For instance, he describes the cunning device with which the probability nerds Claude Shannon and Edward Thorp — gambling being the primal entry point to probabilistic maths — attempted to beat the odds at roulette in 1961. They treated roulette as a physics problem, and realised that if you could clock how fast the ball was moving around the wheel before it clattered into the fretted section, you had a good chance of figuring out roughly in which section of the wheel it was likely to land. After much tinkering, they ended up in Vegas with a miniature computer the size of a cigarette packet (well ahead of its time) in one of their pockets. Sensors in their shoes allowed a discreet toe-tap to register the speed at which the ball completed a circuit of the wheel, and the computer would register its calculation by way of a musical tone played through headphones. They cleaned up.
‘It might have looked like two men goofing off and trying to beat the house at roulette, but it was also something much more profound,’ writes Johnson. ‘An entire family tree of devices — iPods, Android phones, Apple Watches, Fitbits — descend directly from that roulette hack.’ Or, the reader might think, possibly not. Rather often, glancing similarities — or points as general as miniaturisation — are passed off as lines of causation.
But there is meat in here — not least in the suggestive argument Johnson makes in his conclusion that it isn’t play, exactly, so much as surprise or novelty that our brains respond to with such pleasure and interest. Here’s the at least cursorily neuroscientific argument that fun is not a marginal or unserious activity, but some sort of evolutionary desideratum.
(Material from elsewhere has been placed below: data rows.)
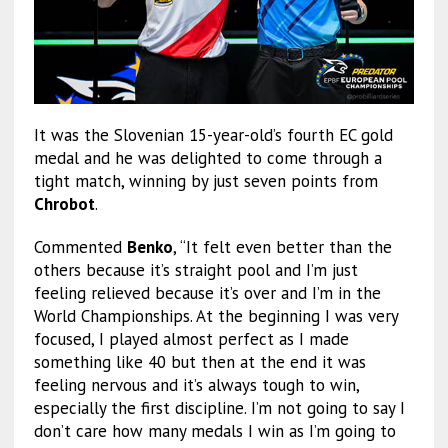
It was the Slovenian 15-year-old’s fourth EC gold
medal and he was delighted to come through a
tight match, winning by just seven points from
Chrobot
.
Commented
Benko
, “It felt even better than the
others because it’s straight pool and I’m just
feeling relieved because it’s over and I’m in the
World Championships. At the beginning I was very
focused, I played almost perfect as I made
something like 40 but then at the end it was
feeling nervous and it’s always tough to win,
especially the first discipline. I’m not going to say I
don’t care how many medals I win as I’m going to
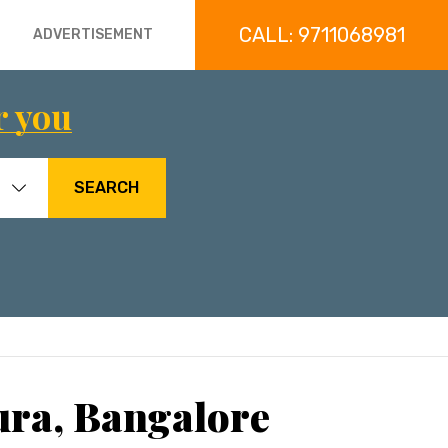
CALL: 9711068981
ADVERTISEMENT
r you
SEARCH
ura, Bangalore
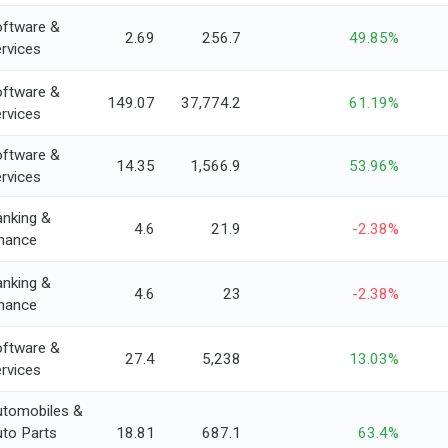
ftware &
2.69
256.7
49.85%
rvices
ftware &
149.07
37,774.2
61.19%
rvices
ftware &
14.35
1,566.9
53.96%
rvices
nking &
4.6
21.9
-2.38%
nance
nking &
4.6
23
-2.38%
nance
ftware &
27.4
5,238
13.03%
rvices
utomobiles &
to Parts
18.81
687.1
63.4%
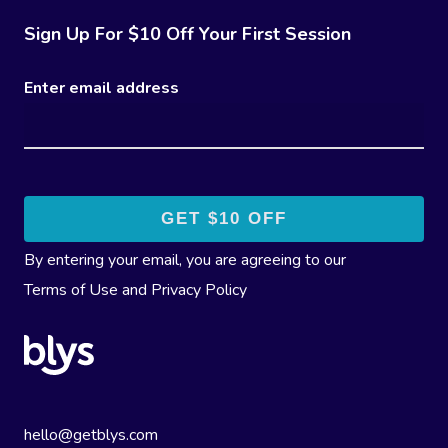
Sign Up For $10 Off Your First Session
Enter email address
By entering your email, you are agreeing to our
Terms of Use
and
Privacy Policy
hello@getblys.com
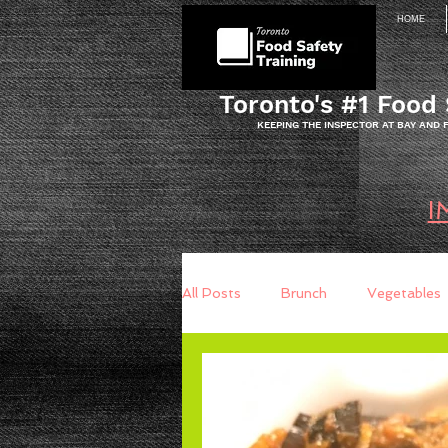
HOME
Toronto's #1 Food 
KEEPING THE INSPECTOR AT BAY AND
I
All Posts
Brunch
Vegetables
Breakfast
Baking
Brea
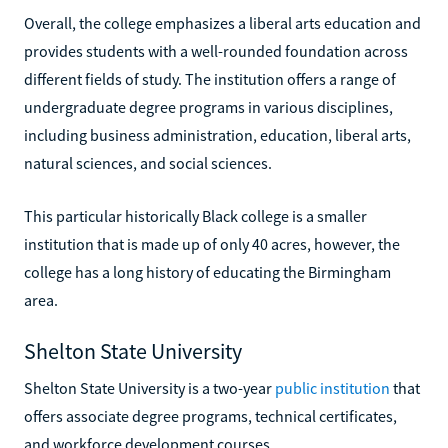
Overall, the college emphasizes a liberal arts education and
provides students with a well-rounded foundation across
different fields of study. The institution offers a range of
undergraduate degree programs in various disciplines,
including business administration, education, liberal arts,
natural sciences, and social sciences.
This particular historically Black college is a smaller
institution that is made up of only 40 acres, however, the
college has a long history of educating the Birmingham
area.
Shelton State University
Shelton State University is a two-year
public institution
that
offers associate degree programs, technical certificates,
and workforce development courses.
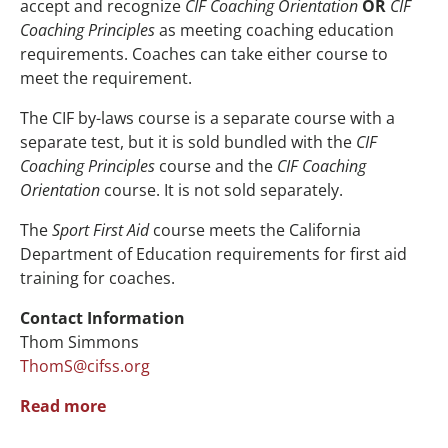
accept and recognize
CIF Coaching Orientation
OR
CIF
Coaching Principles
as meeting coaching education
requirements. Coaches can take either course to
meet the requirement.
The
CIF by-laws course is a separate course with a
separate test,
but it is sold bundled with the
CIF
Coaching Principles
course and the
CIF Coaching
Orientation
course. It is not sold separately.
The
Sport First Aid
course meets the California
Department of Education requirements for first aid
training for coaches.
Contact Information
Thom Simmons
ThomS@cifss.org
Read more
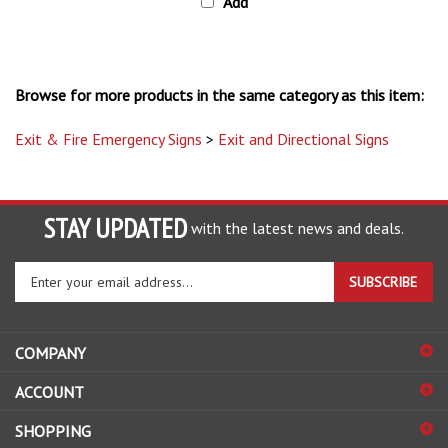
Browse for more products in the same category as this item:
Exit & Fire Emergency Signs
>
Exit and Directional Signs
STAY UPDATED
with the latest news and deals.
Enter
SUBSCRIBE
your
email
address
COMPANY
to
sign
ACCOUNT
up
for
SHOPPING
our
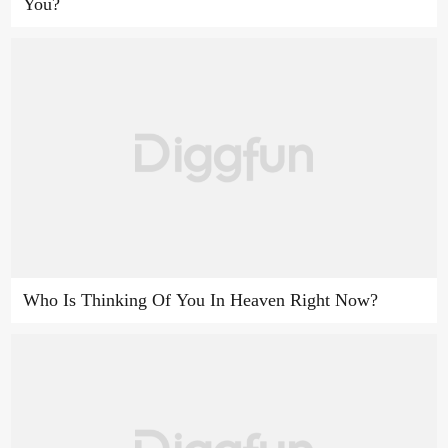
You?
Who Is Thinking Of You In Heaven Right Now?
And the salmagundi of anecdotes and examples makes this book rich. Johnson leaps with a cavalier glee between Habermas and Walt Disney. We meet Pierre Poivre, the original Peter Piper, who picked a peck of unpickled peppers — or, at least, smuggled cloves and nutmeg to transplant them in French colonial soil — and in so doing broke the fabulously lucrative and bloodily maintained Dutch spice monopoly. Having had most of his right arm amputated following a wound in a naval battle, he was, Johnson notes, ‘the most successful one-armed bandit in history’. We get the story of how the screen siren Hedy Lamarr teamed up with the avant-garde composer George Antheil (whose Ballet Mécanique, in its day, caused bigger riots than Stravinsky and ‘out-sacked the Sacre [du Printemps]’; also, he was an agony aunt for Esquire) — to design a guidance system for torpedoes.
We learn that Thomas Jefferson’s handwritten recipe for vanilla ice cream was ‘one of his many enduring contributions to American culture’. We share historical disappointment in off-brand panoramas (‘You are allowed to look through glasses at miserable models of places, persons and landscapes while two or three nasty people sit eating onions and oranges’). We learn, too, that nobody drank coffee for the taste in the 17th century — it was described by one enthusiast as ‘syrup of soot and the essence of old shoes’.
So even if you don’t buy the central thesis — or, rather, if the central thesis, like the illusion from an 18th-century phantasmagoria, seems so tenebrous and smoky as to resist pinning down — there is a fabulous amount here to be surprised by and interested in. It’s a book about delight that is itself delightful; and a happy reminder of the truth uttered by the late Kurt Vonnegut: ‘I tell you, we are here on earth to fart around, and don’t let anyone tell you any different.’